それより、タイトルの件について私は個人的な感想を持った。その感想を少し書きたい。
この文章のタイトルを「カラーがマチュを商館にくべた件について」と書いた。もちろん正体は「カラーがマチュを娼館にくべた件について」である。第九話でマチュとララァが娼館に登場したこと、というより、その娼館でマチュがどのように描かれたのかについて、気に入らなかった。「気に入らない」と書きたくなったから、気に入らないと書く。
私はスタジオカラーの制作陣の方々が、マチュとララァを娼館で描いたこと、いや……マチュをあんな風に娼館にて描いたことが嫌いだと感じた。ひとつの比喩になるが、たとえば制作したのが吾峠呼世晴だったら、マチュをあんな風に娼館で描かなかった気がする。
こんなことをわざわざ断っておかなければならない現在のインターネットは窮屈きわまりないがそれでも書いておく:私がひとつの作品のひとつのシーンが嫌いだと書いたからといって、私がその作品の全体を嫌いになるわけではないし、作品の客観的・世間的評価が下がるべきだと私が思っているわけでもない。
全体としてみた『機動戦士ガンダムジークアクス』は大好きな作品だし、こんな作品を世の中に送り出してくださっているカラーの制作陣の方々には感謝の念しかない。そして第九話で娼館が描かれたことがおかしいとも思わないし、ララァ・スンのいきさつからいって自然なことですらある。娼館が描かれたこと、それ自体がこの作品の客観的・世間的評価をだだ下がりさせるとも考えていない。
それから、毎週の興行という観点から見た現在の『機動戦士ガンダムジークアクス』は大成功している風にみえるし、私はその興行の渦中で楽しいとも感じている。毎週の興行、という観点からみても娼館が描かれたこと、娼館を描くと制作陣の方々が決意したことには一種の必然性や合理性があるはずで、きっと、考え抜いたうえでそう決定したのだろうとも思う。

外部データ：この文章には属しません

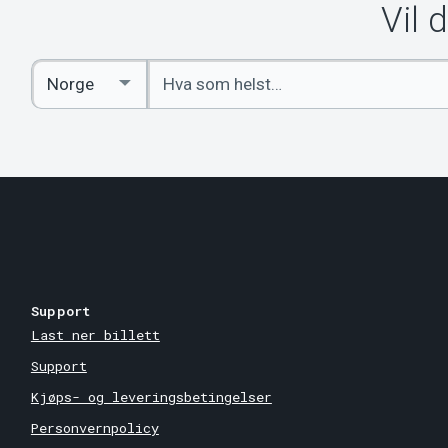
Vil 
Angi
Select
nøkkelord
Country
Support
Last ner billett
Support
Kjøps- og leveringsbetingelser
Personvernpolicy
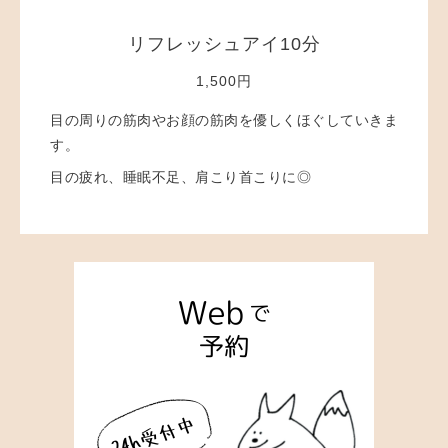
リフレッシュアイ10分
1,500円
目の周りの筋肉やお顔の筋肉を優しくほぐしていきま
す。
目の疲れ、睡眠不足、肩こり首こりに◎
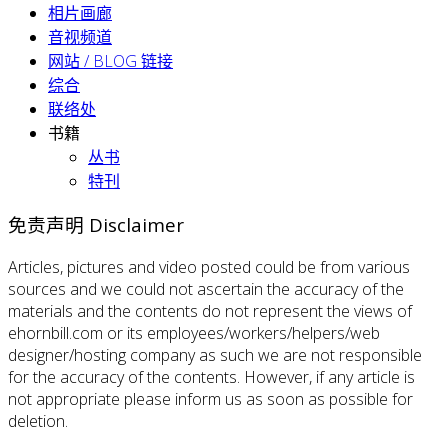
相片画廊
音视频道
网站 / BLOG 链接
综合
联络处
书籍
丛书
特刊
免责声明 Disclaimer
Articles, pictures and video posted could be from various
sources and we could not ascertain the accuracy of the
materials and the contents do not represent the views of
ehornbill.com or its employees/workers/helpers/web
designer/hosting company as such we are not responsible
for the accuracy of the contents. However, if any article is
not appropriate please inform us as soon as possible for
deletion.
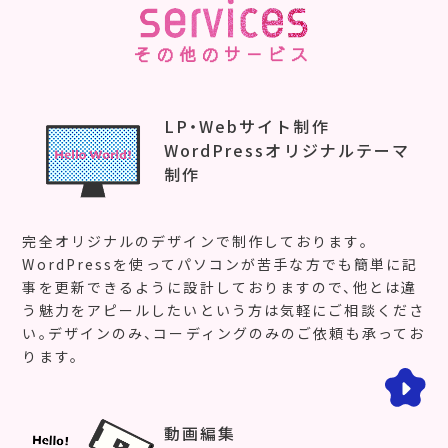
その他のサービス
LP・Webサイト制作
WordPressオリジナルテーマ
制作
完全オリジナルのデザインで制作しております。
WordPressを使ってパソコンが苦手な方でも簡単に記
事を更新できるように設計しておりますので、他とは違
う魅力をアピールしたいという方は気軽にご相談くださ
い。デザインのみ、コーディングのみのご依頼も承ってお
ります。
動画編集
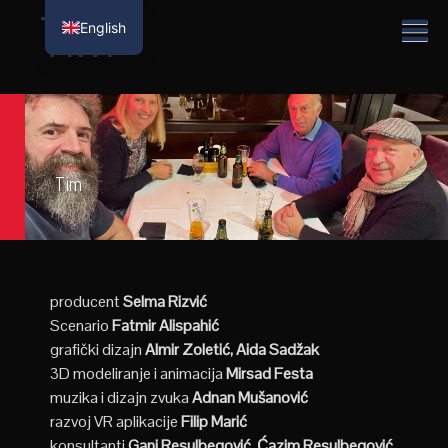
Tim
English
Tim
producent
Selma Rizvić
Scenario
Fatmir Alispahić
grafički dizajn
Almir Zoletić, Aida Sadžak
3D modeliranje i animacija
Mirsad Festa
muzika i dizajn zvuka
Adnan Mušanović
razvoj VR aplikacije
Filip Marić
konsultanti
Gani Resulbegović, Ćazim Resulbegović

だから、マチュとララァがあのように娼館にて登場し、描かれたことを批判することはできない。それが悪いことだったとか、いけないことだったなどとも決して言えない。
そうじゃない。
ただ私は気に入らなかったので気に入りませんでした、と書いてみたかった。どよめく興行の渦中において、マチュがララァと娼館で出会ってあのように描かれた──きっと必然性や合理性に基づいて描かれた──ことは私には「マチュが娼館にくべられた」という風にみえた。もちろんその判断はきっと正解で、その、くべられた様子は好評の様子だった。そういうのを私は、見たくなかったんだなと昨日の段階でぼんやりと思い、今日になってはっきりそう思ったので、備忘録としてこう書いておいた。おわり。